Like many people, Miles was deeply affected by the financial crisis in 2007, and the residual stress and anxiety caused him to eventually break down to his wife before seeing his GP and checking in to a rehabilitation facility. The respite saw an improvement in his health, but Miles returned to work in less than a month, after which the same problems resurfaced. It was only after his third stint out of work that Miles really confronted the factors that were weighing him down and addressed the changes he needed to make to move forward.

‘Worrying stops action and constructive thought,’ Miles explains, ’but ultimately doesn’t achieve anything.’

Be the change you want to see

Although Miles credits his manager as a huge source of genuine support during this time, he still felt there wasn’t enough awareness of mental health issues in the workplace during what was an especially stressful period. It was after several colleagues approached Miles to confide their own struggles or ask for advice that he launched a wellbeing initiative with another enthusiast, Mike Heyworth.

Having gained the support of the board, the initiative kicked off with a free health check from Nuffield Health for all employees that looked at weight, cholesterol and glucose levels among other factors. This was backed by the creation of an online hub, readily available to all employees that provides information, guidance and advice regarding mental health awareness, work-life balance and general health tips. The hub also provides access to a range of videos from Miles, his colleagues, and board members discussing their approaches to a healthy work-life balance.

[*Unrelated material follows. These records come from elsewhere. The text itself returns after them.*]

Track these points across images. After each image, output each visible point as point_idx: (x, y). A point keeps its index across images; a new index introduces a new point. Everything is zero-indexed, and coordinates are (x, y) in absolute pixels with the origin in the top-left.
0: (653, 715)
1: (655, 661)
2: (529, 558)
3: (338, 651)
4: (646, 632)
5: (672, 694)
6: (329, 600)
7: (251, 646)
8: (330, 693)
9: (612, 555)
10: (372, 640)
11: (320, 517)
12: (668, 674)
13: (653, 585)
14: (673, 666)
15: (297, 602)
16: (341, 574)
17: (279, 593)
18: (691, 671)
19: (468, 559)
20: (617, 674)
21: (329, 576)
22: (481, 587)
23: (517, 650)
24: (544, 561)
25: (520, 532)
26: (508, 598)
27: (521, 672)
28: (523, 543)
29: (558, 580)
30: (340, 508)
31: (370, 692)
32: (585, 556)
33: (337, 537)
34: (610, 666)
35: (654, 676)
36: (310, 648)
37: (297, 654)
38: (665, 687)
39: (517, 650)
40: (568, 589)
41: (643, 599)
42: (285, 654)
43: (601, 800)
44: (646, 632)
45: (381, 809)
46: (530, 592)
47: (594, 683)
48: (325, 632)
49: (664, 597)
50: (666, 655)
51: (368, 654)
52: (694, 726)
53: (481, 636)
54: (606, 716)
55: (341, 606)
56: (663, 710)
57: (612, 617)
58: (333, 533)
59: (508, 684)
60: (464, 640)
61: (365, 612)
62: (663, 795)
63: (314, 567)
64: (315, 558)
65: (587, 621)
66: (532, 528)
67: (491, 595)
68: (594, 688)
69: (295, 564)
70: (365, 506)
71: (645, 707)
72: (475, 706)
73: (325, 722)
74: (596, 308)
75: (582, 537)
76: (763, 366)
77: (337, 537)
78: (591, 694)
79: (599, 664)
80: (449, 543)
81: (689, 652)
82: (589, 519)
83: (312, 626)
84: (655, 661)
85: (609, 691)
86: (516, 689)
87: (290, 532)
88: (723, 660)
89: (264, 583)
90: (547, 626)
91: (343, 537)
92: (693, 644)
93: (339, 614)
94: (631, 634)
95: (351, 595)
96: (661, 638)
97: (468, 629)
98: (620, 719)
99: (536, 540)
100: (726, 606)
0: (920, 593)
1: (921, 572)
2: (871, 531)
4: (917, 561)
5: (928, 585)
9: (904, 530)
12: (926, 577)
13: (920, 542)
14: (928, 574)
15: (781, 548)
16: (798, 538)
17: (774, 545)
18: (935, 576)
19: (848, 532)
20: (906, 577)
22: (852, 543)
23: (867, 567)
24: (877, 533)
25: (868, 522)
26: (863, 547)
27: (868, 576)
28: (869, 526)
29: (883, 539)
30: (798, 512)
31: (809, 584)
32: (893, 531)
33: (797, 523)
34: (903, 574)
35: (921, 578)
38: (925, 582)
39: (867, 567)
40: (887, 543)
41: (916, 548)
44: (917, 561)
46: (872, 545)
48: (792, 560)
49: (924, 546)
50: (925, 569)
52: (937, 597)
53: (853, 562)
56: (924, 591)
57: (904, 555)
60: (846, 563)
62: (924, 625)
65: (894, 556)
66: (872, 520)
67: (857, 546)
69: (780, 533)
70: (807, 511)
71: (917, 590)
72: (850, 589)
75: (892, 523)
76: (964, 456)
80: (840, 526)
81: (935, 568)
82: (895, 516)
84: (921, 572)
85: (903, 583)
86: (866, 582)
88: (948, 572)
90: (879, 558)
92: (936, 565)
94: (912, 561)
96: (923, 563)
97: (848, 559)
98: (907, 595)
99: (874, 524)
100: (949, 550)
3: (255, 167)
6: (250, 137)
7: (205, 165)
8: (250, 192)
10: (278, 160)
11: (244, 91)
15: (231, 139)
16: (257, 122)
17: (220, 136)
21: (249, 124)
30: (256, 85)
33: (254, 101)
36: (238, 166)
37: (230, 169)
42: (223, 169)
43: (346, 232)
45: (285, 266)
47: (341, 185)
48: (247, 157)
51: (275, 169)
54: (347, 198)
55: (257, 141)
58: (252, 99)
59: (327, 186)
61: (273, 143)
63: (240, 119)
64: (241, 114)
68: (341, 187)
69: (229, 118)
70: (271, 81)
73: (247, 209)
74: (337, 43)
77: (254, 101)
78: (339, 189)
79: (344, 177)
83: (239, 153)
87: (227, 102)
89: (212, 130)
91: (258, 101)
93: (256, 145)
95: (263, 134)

Although it’s commonly acknowledged that talking about our problems can be extremely therapeutic, Mike felt that people might not necessarily feel comfortable approaching their managers about something so personal. And so, in addition to the online guidance, the initiative also involved electing 90 wellbeing representatives who are readily available for employees to talk to when they’re struggling. Line managers were also given extra training so that they’d be equipped to identify when someone might be suffering, and support their team with any potential mental health related issues. This was an element of the strategy that Miles felt was especially important to improving the overall culture.

‘If you can influence the line managers then you influence the whole population. You can teach them how to have conversations and what to do when someone says “I’m feeling under duress”. But we also want to look after the line managers themselves and give them strength, resilience and fortitude.’

We’ve come a long way

The remarkable success of the initiative was reflected in a survey that took place nine months after the strategy was implemented, showing that 24% more employees felt their wellbeing was effectively supported at work. Miles and Mike were also thrilled to accept the Wellbeing Award for Leadership and Culture on behalf of Coutts at the 2018 Employee Wellbeing Awards.

‘There are still stresses in the business, but it's a much more open culture. People feel they can be themselves and actually talk if they’re not okay,’ Mike explains.

Today, Miles is one of millions affected, and knows how important it is that we continue to talk about mental health and support those who are suffering. Thanks to him and Mike, it’s easier than ever to do that in Coutts today.